Kondom Agaundo (c. 1917 – 28 August 1966) was a Papua New Guinean tribal leader and politician. He served as a member of the Legislative Council between 1961 and 1964.

==Biography==
Agaundo was born in Wandi, a village near Kundiawa, around 1917. His father was a war leader, but he was orphaned as a child. He subsequently grew up in Koglai and developed a close relationship with the Australian authorities, carrying milk from the Catholic mission at Mingende to the government compound at Kundiawa. In the 1940s he became luluai of his tribe. Encouraged by Australian officials, he built the first house in the area in 1959, as well as building a community hall and overseeing the development of coffee farming. Despite being illiterate, when Waiye Rural LLG was formed in 1959, Agaundo became its first president.

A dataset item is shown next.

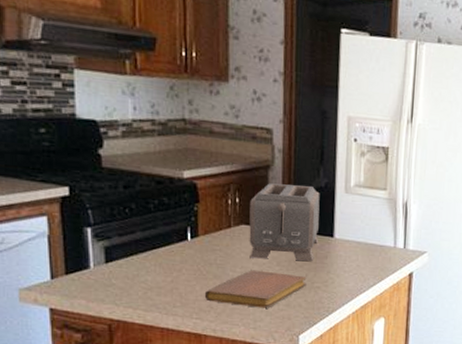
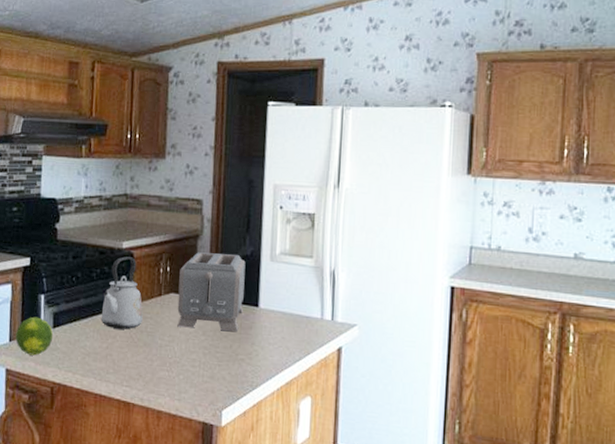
fruit: none [59,251,107,293] -> present [15,316,54,356]
kettle: none [162,187,211,262] -> present [101,256,143,330]
notebook: present [204,270,307,308] -> none [134,339,231,380]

He contested the Highlands seat in the 1961 elections, and was elected to the Legislative Council, where he demanded more development of the Highlands. A documentary, Kondom Agaundo, M.L.C., was made about him in 1962. In the first elections with universal suffrage in 1964 he contested the Chimbu seat, but finished third, losing to Waiye Siune. However, he continued as a member of the Eastern Highlands District Advisory Council, and became chairman of the Kundiawa Coffee Society, the largest co-operative society in the territory.

Aguando had at least eight wives. He was killed in a road accident on the Daulo Pass in the Eastern Highlands in August 1966, and was buried at Wandi. The headquarters of Chimbu Province were named after him in 1982, with a high school in Wandi named after him in 2012.